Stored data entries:
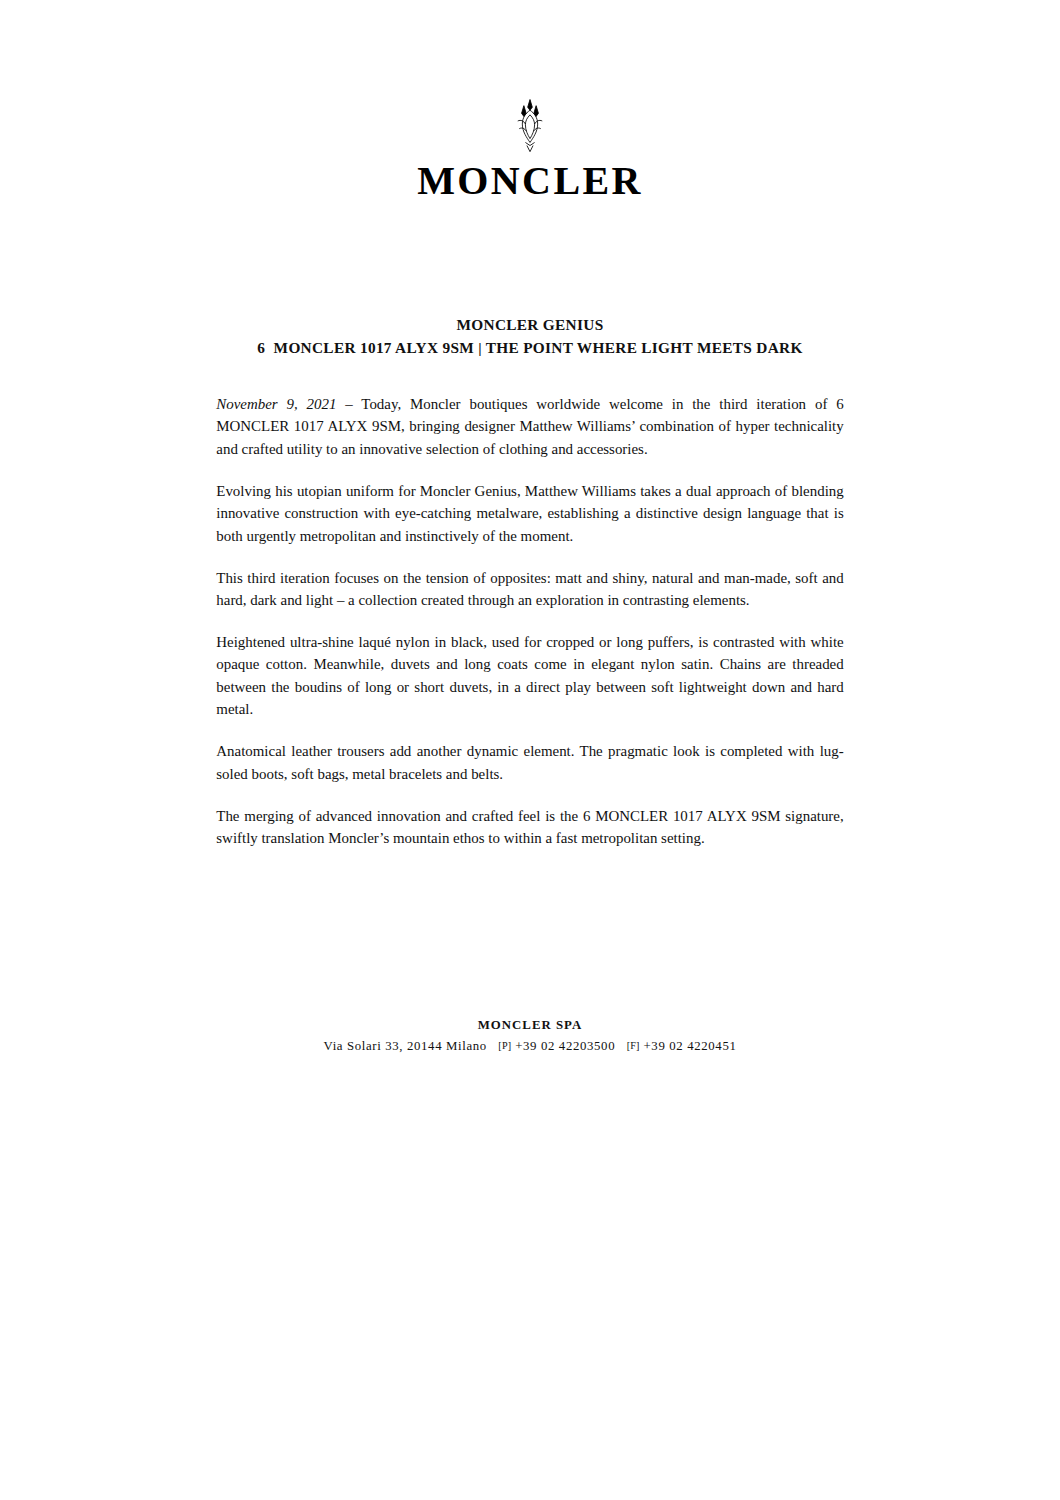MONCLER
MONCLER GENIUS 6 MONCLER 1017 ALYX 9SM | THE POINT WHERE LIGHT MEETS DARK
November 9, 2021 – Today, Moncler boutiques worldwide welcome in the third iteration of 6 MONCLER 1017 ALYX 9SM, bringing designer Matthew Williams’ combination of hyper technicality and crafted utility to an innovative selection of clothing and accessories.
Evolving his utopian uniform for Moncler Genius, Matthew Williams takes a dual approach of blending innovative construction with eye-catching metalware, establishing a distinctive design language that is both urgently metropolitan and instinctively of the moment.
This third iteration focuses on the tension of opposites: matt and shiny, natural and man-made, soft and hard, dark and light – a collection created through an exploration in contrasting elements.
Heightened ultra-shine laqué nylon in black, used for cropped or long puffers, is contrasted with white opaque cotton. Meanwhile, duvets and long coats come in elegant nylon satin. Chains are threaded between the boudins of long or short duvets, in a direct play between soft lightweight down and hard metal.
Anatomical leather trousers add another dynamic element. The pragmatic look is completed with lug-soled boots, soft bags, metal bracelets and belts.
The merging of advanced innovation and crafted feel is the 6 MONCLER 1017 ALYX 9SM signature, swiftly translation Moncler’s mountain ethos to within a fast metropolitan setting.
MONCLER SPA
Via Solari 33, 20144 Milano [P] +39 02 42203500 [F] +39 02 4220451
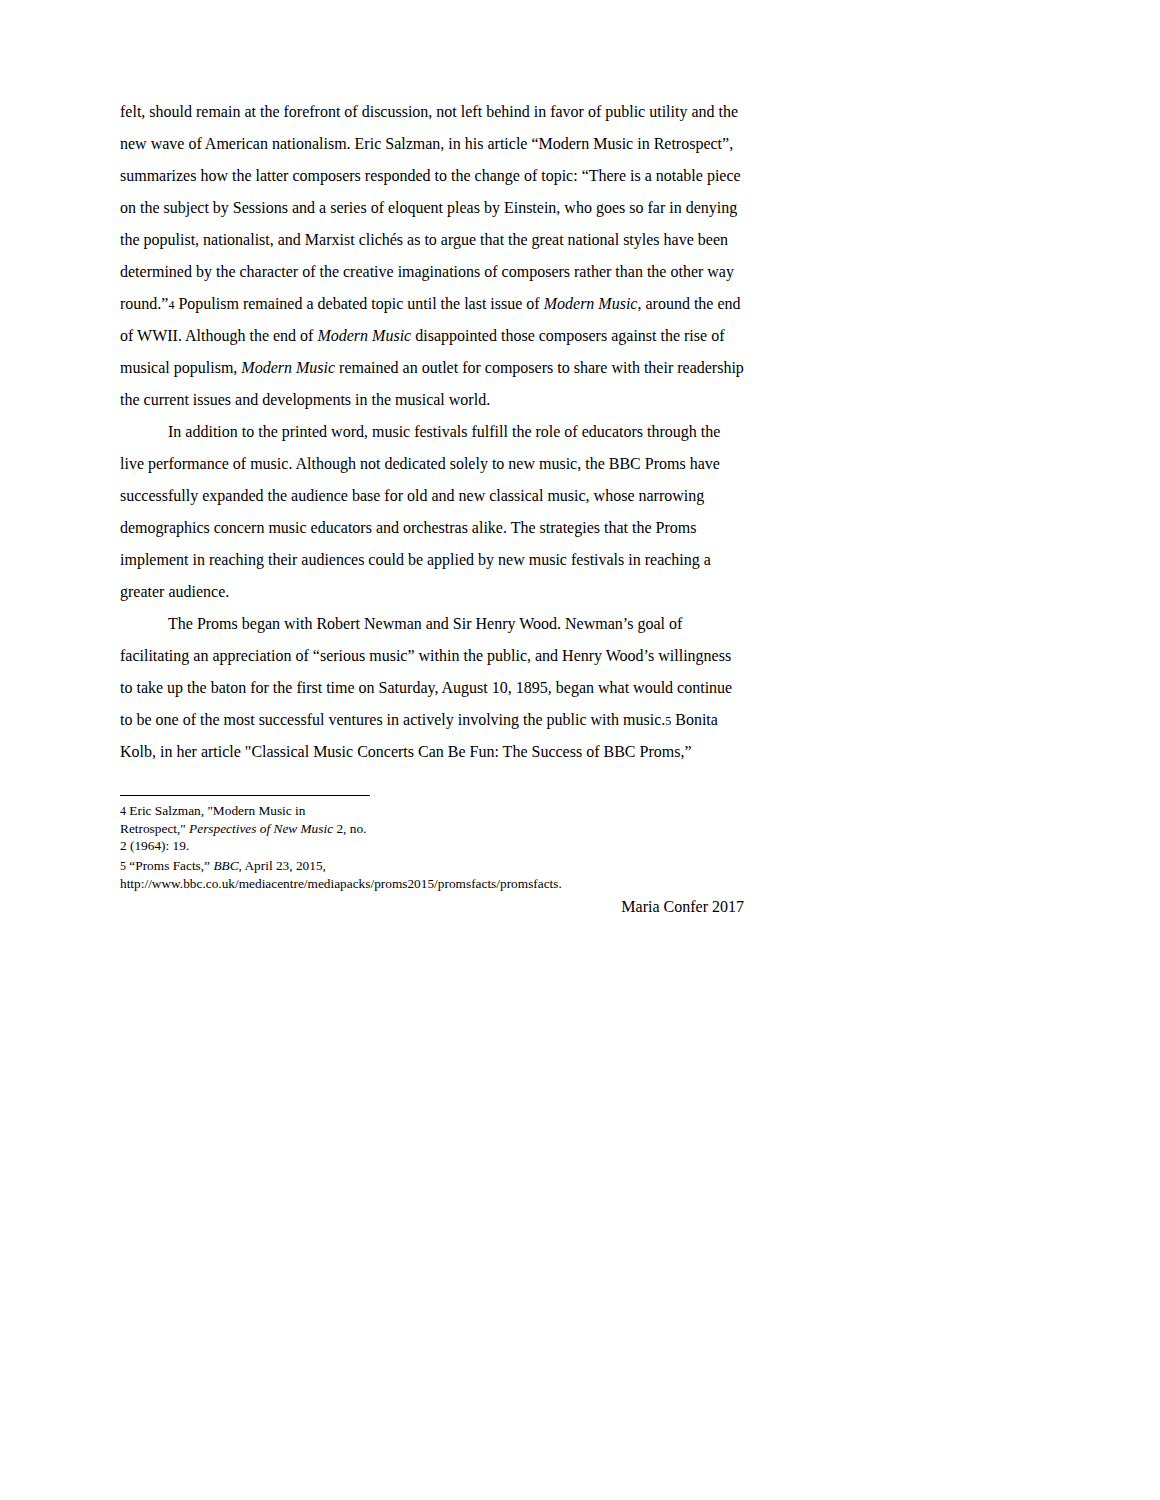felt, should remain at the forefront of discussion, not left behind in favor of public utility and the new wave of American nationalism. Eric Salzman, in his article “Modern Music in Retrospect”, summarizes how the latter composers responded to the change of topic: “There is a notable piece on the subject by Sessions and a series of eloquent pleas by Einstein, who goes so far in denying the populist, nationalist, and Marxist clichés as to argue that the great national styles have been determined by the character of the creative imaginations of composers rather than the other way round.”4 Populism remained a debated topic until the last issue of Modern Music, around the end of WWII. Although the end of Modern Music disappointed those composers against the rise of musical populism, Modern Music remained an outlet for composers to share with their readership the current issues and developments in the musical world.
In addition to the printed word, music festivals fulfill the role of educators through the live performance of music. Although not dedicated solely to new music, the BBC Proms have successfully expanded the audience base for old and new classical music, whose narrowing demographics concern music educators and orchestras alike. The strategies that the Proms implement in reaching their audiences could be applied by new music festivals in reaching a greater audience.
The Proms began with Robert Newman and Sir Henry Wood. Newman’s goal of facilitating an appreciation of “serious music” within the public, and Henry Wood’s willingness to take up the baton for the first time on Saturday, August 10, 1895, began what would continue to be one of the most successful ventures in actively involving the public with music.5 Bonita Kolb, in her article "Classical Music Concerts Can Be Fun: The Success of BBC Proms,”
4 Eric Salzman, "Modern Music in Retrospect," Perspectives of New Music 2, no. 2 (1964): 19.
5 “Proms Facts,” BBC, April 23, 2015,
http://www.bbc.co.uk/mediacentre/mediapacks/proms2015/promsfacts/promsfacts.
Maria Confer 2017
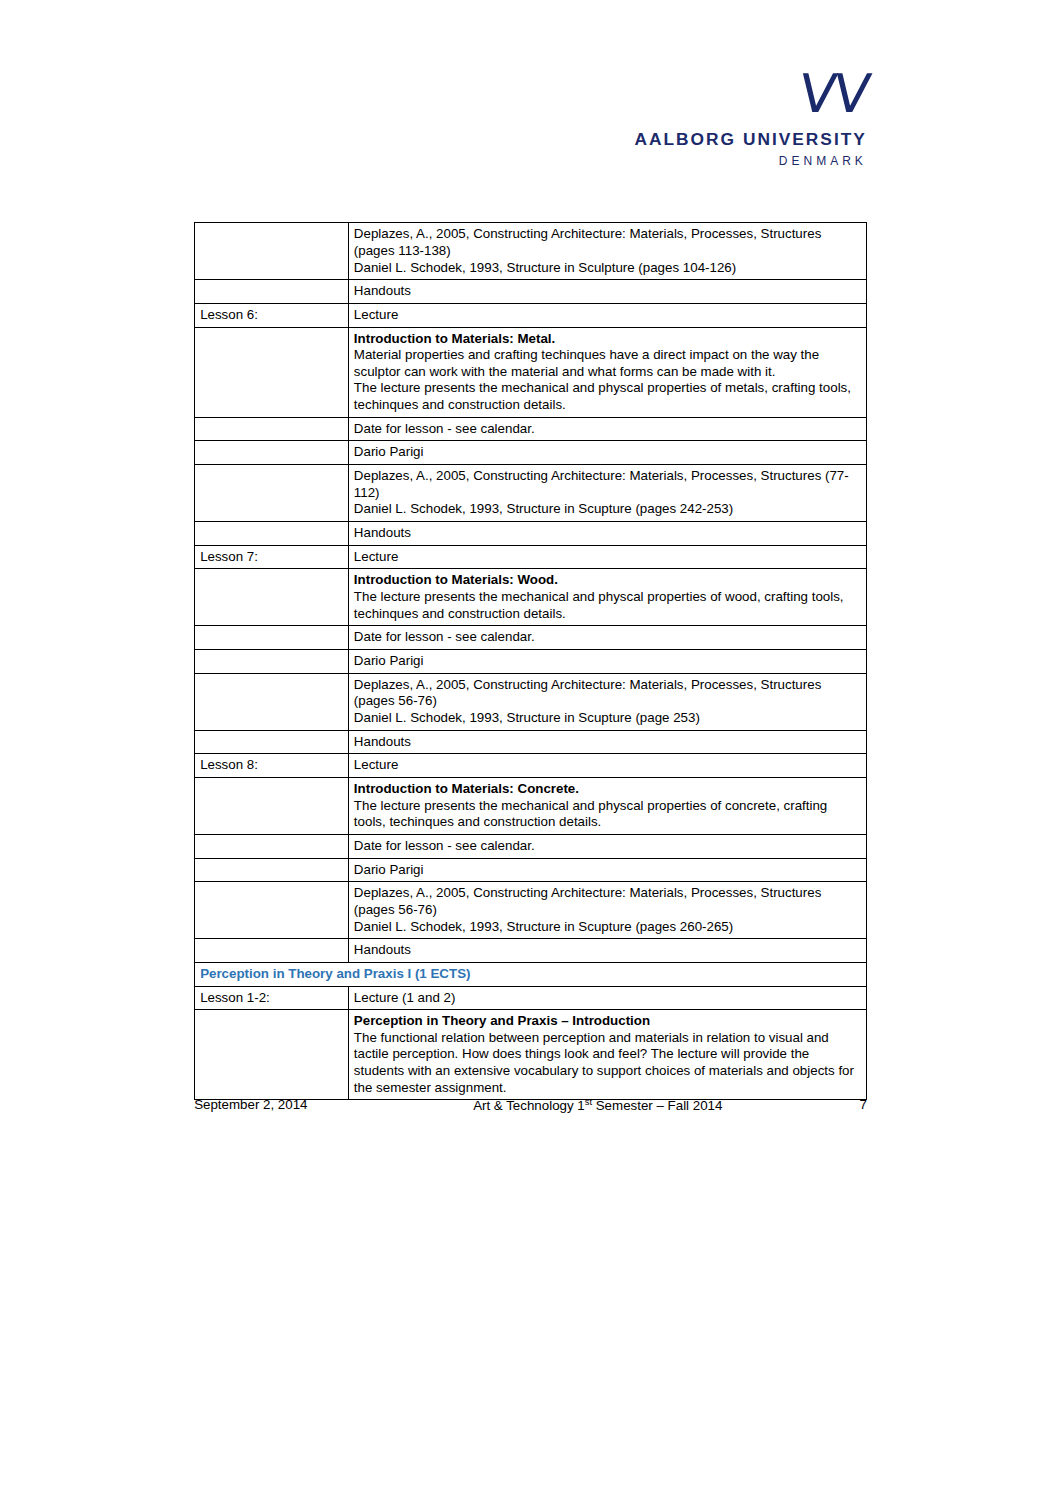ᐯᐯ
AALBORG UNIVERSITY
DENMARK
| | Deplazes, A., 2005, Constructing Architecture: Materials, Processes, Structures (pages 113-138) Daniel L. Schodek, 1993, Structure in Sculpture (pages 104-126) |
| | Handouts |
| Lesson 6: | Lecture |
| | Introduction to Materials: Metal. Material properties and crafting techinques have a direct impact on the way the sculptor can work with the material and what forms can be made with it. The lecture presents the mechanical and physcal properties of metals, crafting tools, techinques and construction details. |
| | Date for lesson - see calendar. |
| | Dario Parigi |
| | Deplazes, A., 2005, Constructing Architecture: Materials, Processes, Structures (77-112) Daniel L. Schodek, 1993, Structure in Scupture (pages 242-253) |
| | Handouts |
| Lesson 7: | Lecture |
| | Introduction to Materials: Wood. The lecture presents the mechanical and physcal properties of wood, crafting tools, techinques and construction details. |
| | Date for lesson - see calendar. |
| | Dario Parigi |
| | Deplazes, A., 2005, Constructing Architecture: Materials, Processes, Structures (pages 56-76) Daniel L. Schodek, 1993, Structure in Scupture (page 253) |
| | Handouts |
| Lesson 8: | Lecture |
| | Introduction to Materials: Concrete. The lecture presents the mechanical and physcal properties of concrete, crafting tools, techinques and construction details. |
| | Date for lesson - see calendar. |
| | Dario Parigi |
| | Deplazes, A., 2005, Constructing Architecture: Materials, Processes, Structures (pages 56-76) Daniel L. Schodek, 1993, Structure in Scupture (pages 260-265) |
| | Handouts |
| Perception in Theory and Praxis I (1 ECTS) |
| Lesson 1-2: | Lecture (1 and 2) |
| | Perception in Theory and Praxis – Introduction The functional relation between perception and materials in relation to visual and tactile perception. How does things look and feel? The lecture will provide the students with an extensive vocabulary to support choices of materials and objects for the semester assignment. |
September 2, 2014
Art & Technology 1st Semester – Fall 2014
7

**Problem description:** Pictures should be left out when the records above are restated exactly.

**Response:**
MONCLER
MONCLER GENIUS 6 MONCLER 1017 ALYX 9SM | THE POINT WHERE LIGHT MEETS DARK
November 9, 2021 – Today, Moncler boutiques worldwide welcome in the third iteration of 6 MONCLER 1017 ALYX 9SM, bringing designer Matthew Williams’ combination of hyper technicality and crafted utility to an innovative selection of clothing and accessories.
Evolving his utopian uniform for Moncler Genius, Matthew Williams takes a dual approach of blending innovative construction with eye-catching metalware, establishing a distinctive design language that is both urgently metropolitan and instinctively of the moment.
This third iteration focuses on the tension of opposites: matt and shiny, natural and man-made, soft and hard, dark and light – a collection created through an exploration in contrasting elements.
Heightened ultra-shine laqué nylon in black, used for cropped or long puffers, is contrasted with white opaque cotton. Meanwhile, duvets and long coats come in elegant nylon satin. Chains are threaded between the boudins of long or short duvets, in a direct play between soft lightweight down and hard metal.
Anatomical leather trousers add another dynamic element. The pragmatic look is completed with lug-soled boots, soft bags, metal bracelets and belts.
The merging of advanced innovation and crafted feel is the 6 MONCLER 1017 ALYX 9SM signature, swiftly translation Moncler’s mountain ethos to within a fast metropolitan setting.
MONCLER SPA
Via Solari 33, 20144 Milano [P] +39 02 42203500 [F] +39 02 4220451
felt, should remain at the forefront of discussion, not left behind in favor of public utility and the new wave of American nationalism. Eric Salzman, in his article “Modern Music in Retrospect”, summarizes how the latter composers responded to the change of topic: “There is a notable piece on the subject by Sessions and a series of eloquent pleas by Einstein, who goes so far in denying the populist, nationalist, and Marxist clichés as to argue that the great national styles have been determined by the character of the creative imaginations of composers rather than the other way round.”4 Populism remained a debated topic until the last issue of Modern Music, around the end of WWII. Although the end of Modern Music disappointed those composers against the rise of musical populism, Modern Music remained an outlet for composers to share with their readership the current issues and developments in the musical world.
In addition to the printed word, music festivals fulfill the role of educators through the live performance of music. Although not dedicated solely to new music, the BBC Proms have successfully expanded the audience base for old and new classical music, whose narrowing demographics concern music educators and orchestras alike. The strategies that the Proms implement in reaching their audiences could be applied by new music festivals in reaching a greater audience.
The Proms began with Robert Newman and Sir Henry Wood. Newman’s goal of facilitating an appreciation of “serious music” within the public, and Henry Wood’s willingness to take up the baton for the first time on Saturday, August 10, 1895, began what would continue to be one of the most successful ventures in actively involving the public with music.5 Bonita Kolb, in her article "Classical Music Concerts Can Be Fun: The Success of BBC Proms,”
4 Eric Salzman, "Modern Music in Retrospect," Perspectives of New Music 2, no. 2 (1964): 19.
5 “Proms Facts,” BBC, April 23, 2015,
http://www.bbc.co.uk/mediacentre/mediapacks/proms2015/promsfacts/promsfacts.
Maria Confer 2017
ᐯᐯ
AALBORG UNIVERSITY
DENMARK
| | Deplazes, A., 2005, Constructing Architecture: Materials, Processes, Structures (pages 113-138) Daniel L. Schodek, 1993, Structure in Sculpture (pages 104-126) |
| | Handouts |
| Lesson 6: | Lecture |
| | Introduction to Materials: Metal. Material properties and crafting techinques have a direct impact on the way the sculptor can work with the material and what forms can be made with it. The lecture presents the mechanical and physcal properties of metals, crafting tools, techinques and construction details. |
| | Date for lesson - see calendar. |
| | Dario Parigi |
| | Deplazes, A., 2005, Constructing Architecture: Materials, Processes, Structures (77-112) Daniel L. Schodek, 1993, Structure in Scupture (pages 242-253) |
| | Handouts |
| Lesson 7: | Lecture |
| | Introduction to Materials: Wood. The lecture presents the mechanical and physcal properties of wood, crafting tools, techinques and construction details. |
| | Date for lesson - see calendar. |
| | Dario Parigi |
| | Deplazes, A., 2005, Constructing Architecture: Materials, Processes, Structures (pages 56-76) Daniel L. Schodek, 1993, Structure in Scupture (page 253) |
| | Handouts |
| Lesson 8: | Lecture |
| | Introduction to Materials: Concrete. The lecture presents the mechanical and physcal properties of concrete, crafting tools, techinques and construction details. |
| | Date for lesson - see calendar. |
| | Dario Parigi |
| | Deplazes, A., 2005, Constructing Architecture: Materials, Processes, Structures (pages 56-76) Daniel L. Schodek, 1993, Structure in Scupture (pages 260-265) |
| | Handouts |
| Perception in Theory and Praxis I (1 ECTS) |
| Lesson 1-2: | Lecture (1 and 2) |
| | Perception in Theory and Praxis – Introduction The functional relation between perception and materials in relation to visual and tactile perception. How does things look and feel? The lecture will provide the students with an extensive vocabulary to support choices of materials and objects for the semester assignment. |
September 2, 2014
Art & Technology 1st Semester – Fall 2014
7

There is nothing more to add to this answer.